@PaulR said:
I can tell you, like I've been trying to tell you here for years, you forget all your musical dreams if you're looking to write music for films and tv.
Well, of course, here I can disagree with you, because it's simply not my experience.
You just have to know what you're up against, and like any other business arrangement, get yourself leverage, and be clear what your real goals are. The first thing I did when entering the business, was make sure I didn't have to be a whore. Having to take any job just to pay bills was going to kill my love for music, and force me to work with tons of people in tons of ways I wouldn't want to. So the first thing I did was submit pieces to the music library companies - 3M, Muzak, etc. - writing this godawful "hold music." Except I could crank out 8 tunes a weekend, record them at my friend's house for a modest cost with a couple great players, and it was great exercise. I had a 92% acceptance rate, and after a couple years of just loading up the libraries, to this day those tunes remain my staple ASCAP royalty base that I live on.
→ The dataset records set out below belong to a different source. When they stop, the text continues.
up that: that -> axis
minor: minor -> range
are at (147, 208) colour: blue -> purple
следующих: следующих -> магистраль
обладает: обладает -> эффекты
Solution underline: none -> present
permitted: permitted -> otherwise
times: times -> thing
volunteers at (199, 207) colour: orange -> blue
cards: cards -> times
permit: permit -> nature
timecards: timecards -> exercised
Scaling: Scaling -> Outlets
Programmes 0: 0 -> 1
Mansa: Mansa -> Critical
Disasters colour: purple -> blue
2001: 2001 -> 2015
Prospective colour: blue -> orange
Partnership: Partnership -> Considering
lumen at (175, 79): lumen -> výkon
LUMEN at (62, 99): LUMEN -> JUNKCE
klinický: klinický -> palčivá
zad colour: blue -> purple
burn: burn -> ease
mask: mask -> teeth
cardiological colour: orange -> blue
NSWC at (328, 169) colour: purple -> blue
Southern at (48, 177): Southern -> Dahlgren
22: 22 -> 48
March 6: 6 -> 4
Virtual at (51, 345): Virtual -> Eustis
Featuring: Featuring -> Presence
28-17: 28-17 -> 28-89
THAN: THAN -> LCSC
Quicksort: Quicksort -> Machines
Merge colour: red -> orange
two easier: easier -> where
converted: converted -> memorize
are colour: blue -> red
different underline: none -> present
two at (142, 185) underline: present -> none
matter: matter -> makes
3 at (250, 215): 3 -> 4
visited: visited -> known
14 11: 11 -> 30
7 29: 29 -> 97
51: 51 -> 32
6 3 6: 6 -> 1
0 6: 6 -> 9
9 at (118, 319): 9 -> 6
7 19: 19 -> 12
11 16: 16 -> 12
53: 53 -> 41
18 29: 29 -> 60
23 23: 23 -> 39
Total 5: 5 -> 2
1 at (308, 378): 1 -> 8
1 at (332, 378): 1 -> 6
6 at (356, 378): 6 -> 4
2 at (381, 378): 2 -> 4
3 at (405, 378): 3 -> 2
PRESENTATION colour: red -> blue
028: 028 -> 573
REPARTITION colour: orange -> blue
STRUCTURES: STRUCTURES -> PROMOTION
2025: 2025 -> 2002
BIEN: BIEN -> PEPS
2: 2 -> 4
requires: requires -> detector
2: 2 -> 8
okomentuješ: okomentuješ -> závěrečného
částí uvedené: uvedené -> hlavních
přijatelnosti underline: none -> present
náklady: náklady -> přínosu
Once that desperate pressure is off, you can be more selective about what you do, and you take that into meetings with you. Believe me, people can smell desperation, and they can tell when you're about the money - or when you have to be, by necessity. At first, in Hollywood, people don't quite know what to do with you when you can't just be bought. But with that security at your back, you have more leverage to make it about the work, and about what you want to do. Of course, what you want to do is make the producer's film, or the director's film, the best film it can possibly be. And when you mean that, and when it's obviously not just a sell line because you're actually about the money, they tend to believe it's true. And true, non-qualified passion is attractive to everyone.
Agents are about the money. Hell, most people are about the money. But the people you really want to work with, who care about the art, are out there, and they like people of the same flavor. You make some business decisions, so you can make artistic decisions. But they're aren't mutually exclusive.
Like most things, the wisdom lies in the balance.